**TASK BRIEF:** Continue the forum discussion about measuring chess position sharpness with Stockfish from its final sentence.
Top of EXERCISE TEXT
The sure way would be to batch UCI go depth commands. Although I did see in the new SF source code a keyword on top of search: "trace". If that can make its way through UCI, I think it ought to have iterative under user control.

Was I clear on that more tangible idea? next post for my stuff.
Oh, and I was trying to link your other post to this one. As it might be interacting, as a position characteristic among other, with the position set part of each player sampled pool of games in your data "corpus" over which your are extracting a player profile or phenotype or model or error. (it could be other things that error, but that is how you started, might as well keep in that direction until it needs revision, and that is how the chess community is tooled ubiquitously, so.. ).
I'm pretty sure this distribution can be directly converted into ELO estimate. All you need to do is to calculate it for a bunch of players with established ratings from their games and find out how distribution parameters correlate with ELO. And yes, probably better to look at winning percentage drop than at centipawns loss.
I think you might consider using more than one definition of sharpness computer measure, and give them temporary qualifiers.
Then at some point you would be able to have the fuzzier notion that people use to be confronted to what each prototype definition would bring as positions.

I think one might use SF PV profiles at a position as one way of defining some sharpness. That would be of a specific position being sharp. But I think there are extended definition, that are about sustained sharpness, that one might have to keen dealing for a long segment of positions (all from adjacent positions by legal moves, or in other words a contiguous game fragment).

That at each successive position from such a position, the best move would be very isolated from many other moves. One would need to calculate tightly for large human depths.

From the mere leftmost node scoring in a single search, there might be 3 things to consider, the legal branching number, and then the relative scores of all the candidate if you can force SF to work at its maxim PV profile you might get enough data there. But even 5 might be enough. The number of legal moves, would be to be able to differentiate with a forcing segment if needed.

I may be missing some points, in the above. When letting loose the idea machine, sometimes things get loose we might have wanted to keep in check. a reasoning bling spot of sorts. So, I enjoy being checked for those, if readable first.

Maybe your idea of depth of actual leaf reward discovery (difference from other leaves at same depth) might also play a role also in what people refer to being sharp (position, or opening "territory"). Also, that might be included above, already in that SF is looking far at times to it scoring attribution to the current position.
Bottom of EXERCISE TEXT
Top of EXTRACTED DATA
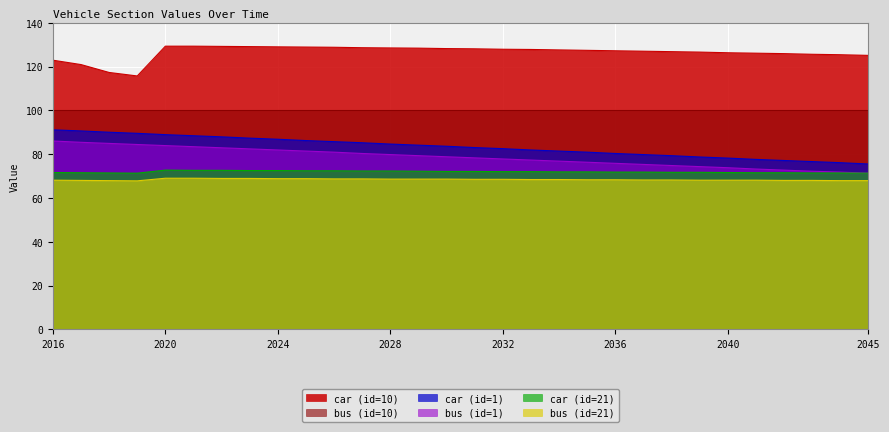

The bus (id=21) series shows 15.7 at 2036. True or false?

False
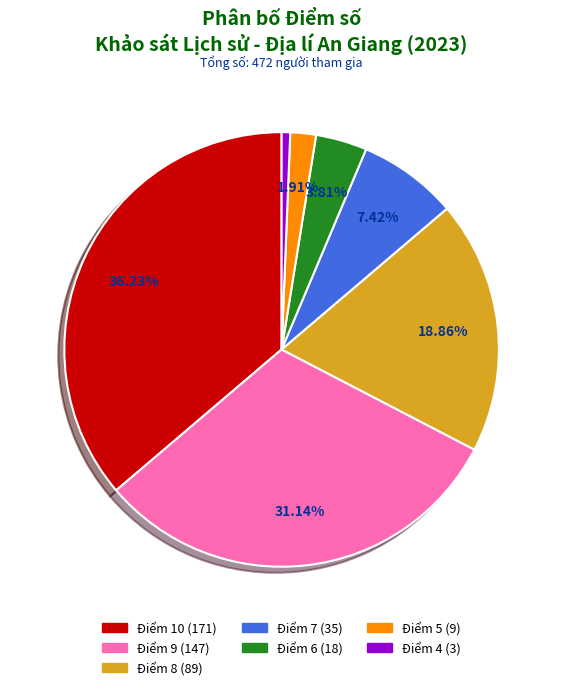

How many slices are in this pie chart?

7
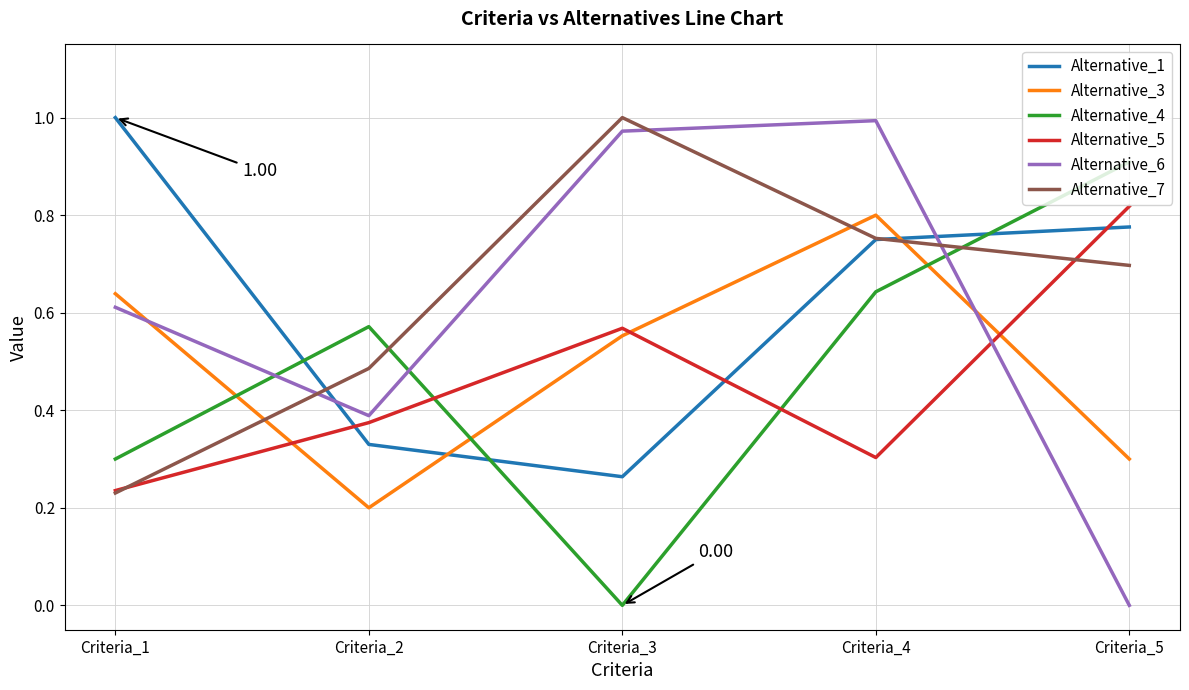

After their last crossing, which series has the higher values: Alternative_7 or Alternative_5?

Alternative_5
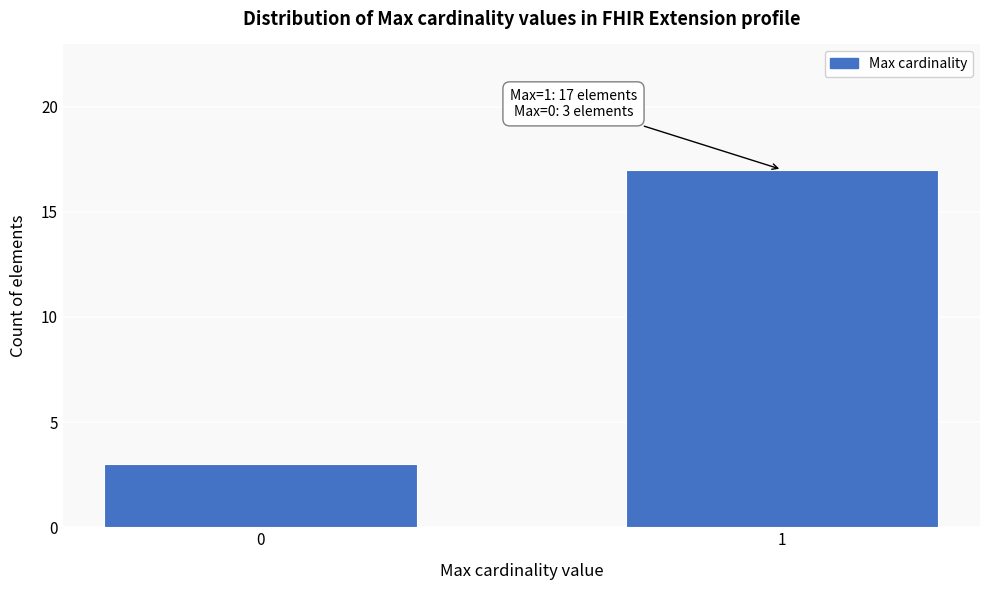

Reading left to right, list all the values displayed in this chart.

0=3	1=17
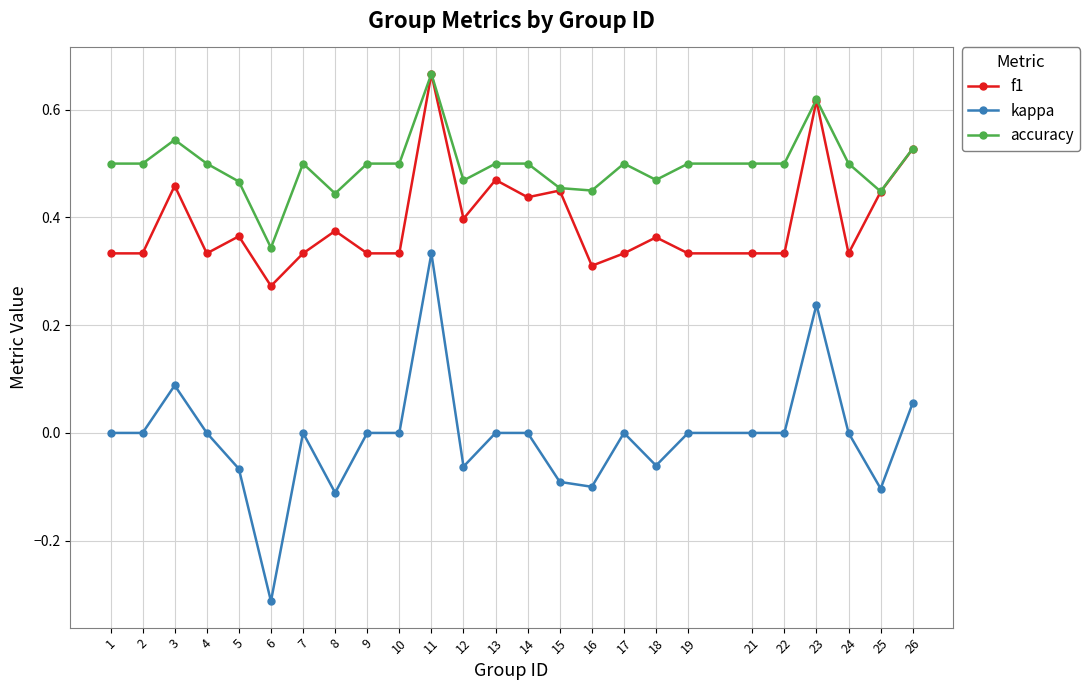

Which series has the widest spread of values?

kappa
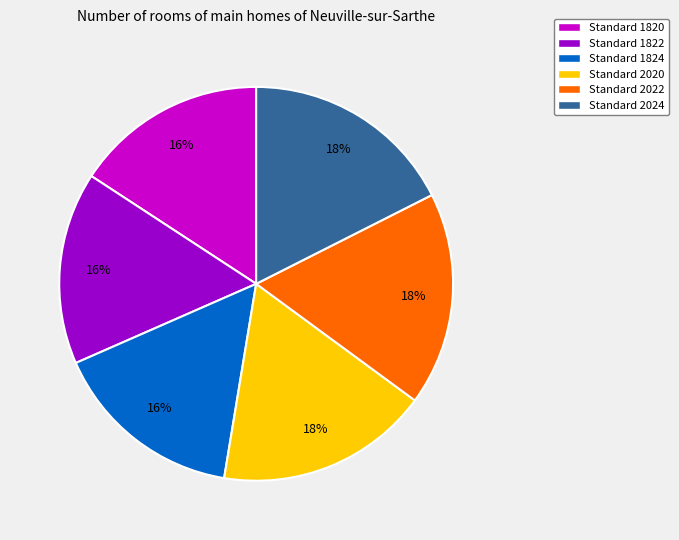

Combined, do Standard 1824 and Standard 2022 account for over 50%?

No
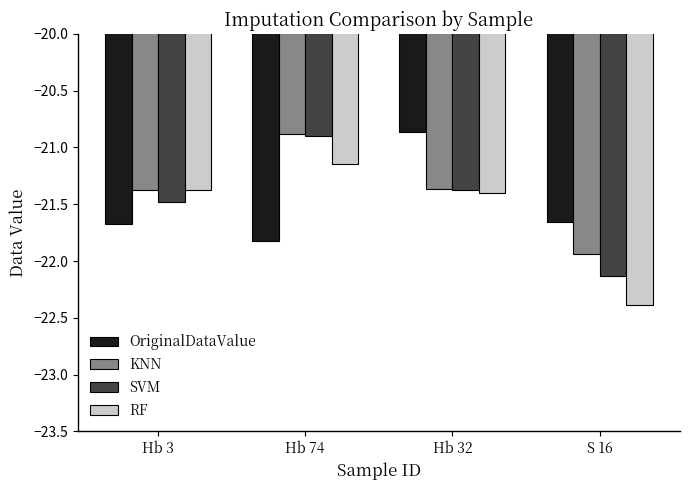

The OriginalDataValue series shows -32.4 at Hb 74. True or false?

False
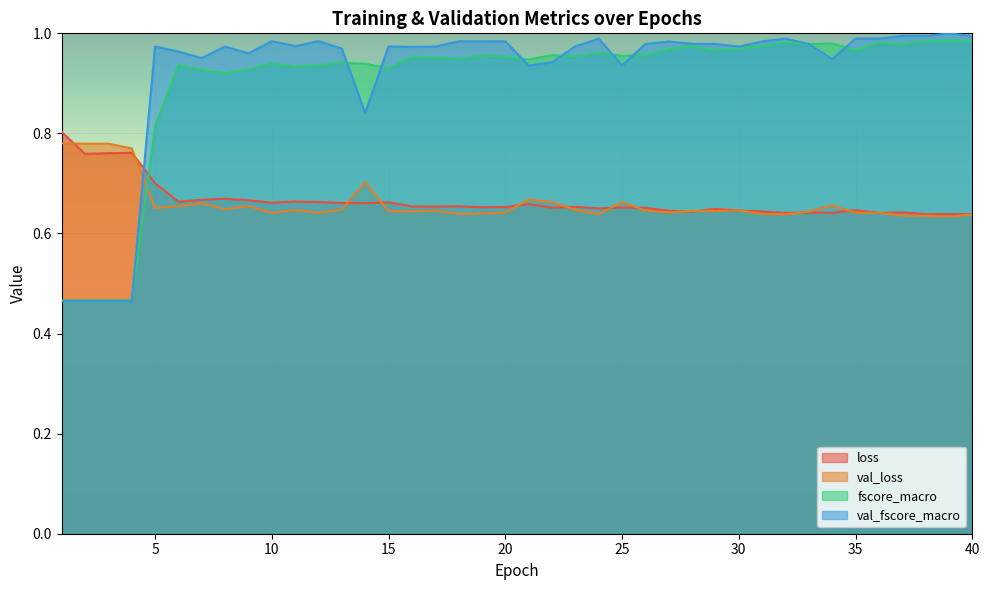

Where is the first local minimum for val_fscore_macro?

7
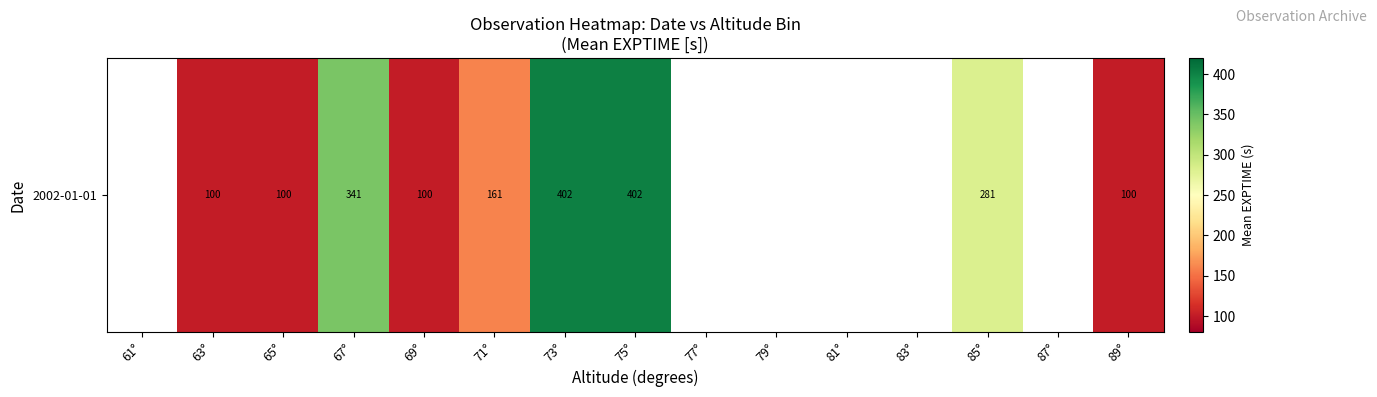

How many categories are shown in the chart?

15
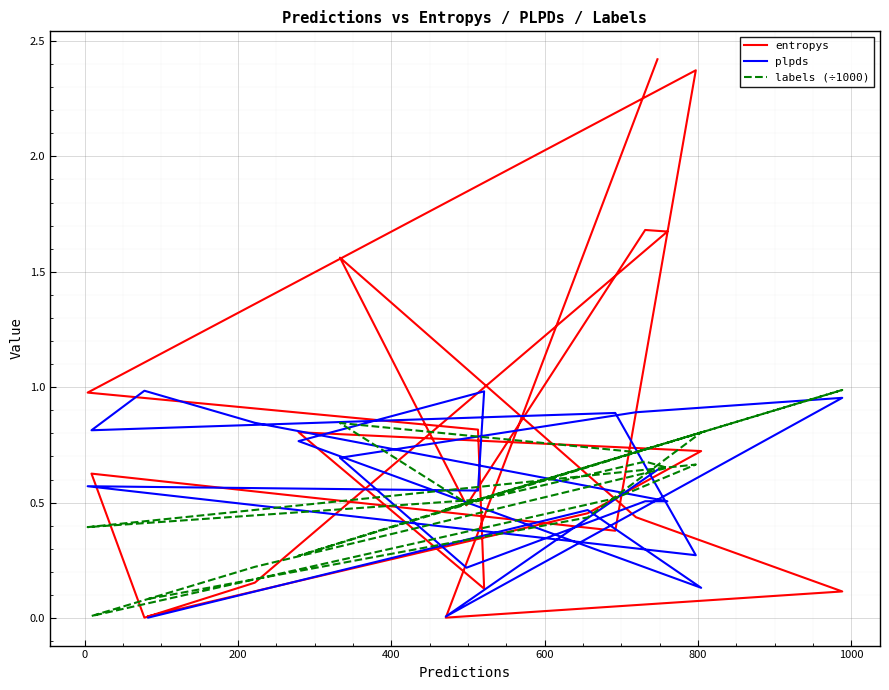

In plpds, how many points are higher than both neighbors (excluding endpoints)?

7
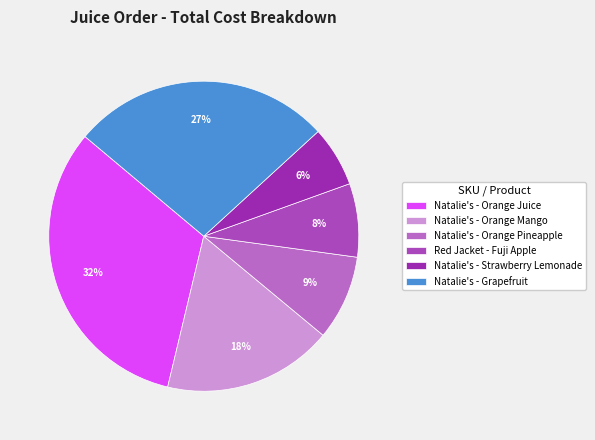

Does Natalie's - Orange Pineapple account for over 50% of the chart?

No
Bottom of EXTRACTED DATA
**FINAL ANSWER:**
This last bit, I was thinking, that maybe opening sharpness, having its consequences being visible, say in endgame or a lot deeper than one can calculate or have experience digested about, might make some people call that sharp or narrow choice of move early.

I am Just brainstorming, because I am not sure there is a well-defined version yet of sharpness in the community (not yours, it is a computer prototype for sure). I may be wrong about the community. as well. this is an impression that I have been having for a while. If I am right, it might be more inclusive and inviting people to bring in their own experience of the word, if there was room for that, by making Sharpness_wdl, or Sharpness_cp or as many candidates as one can formulate with analytical chess tools, so that further dataset based analysis could allow various strains of the internal version of the word in each person, already having some notion of what it is (like agreeing with someone else often enough about this or that being sharp). One could confront their own on-board sense of that with what your prototype definitions would suggest.

otherwise, you might be reducing your room for maneuvering. Or are you convinced that your last blog definition is consensus?
I suppose this is one of the methods for anti cheating. Everyone would have their standard cpl distribution. If suddenly one deviates significantly from their standard cpl distribution, red flags are raised.
This is also somewhat available in lichess insights, accuracy per number of moves.
It might be easier to read your CPL graphs with some sort of smoothing / density. You say that 30-130 is roughly constant but to my eye it seems there are more around 50 than 130 for sure. Smoothing will help assess this by eye.

Cool work regardless!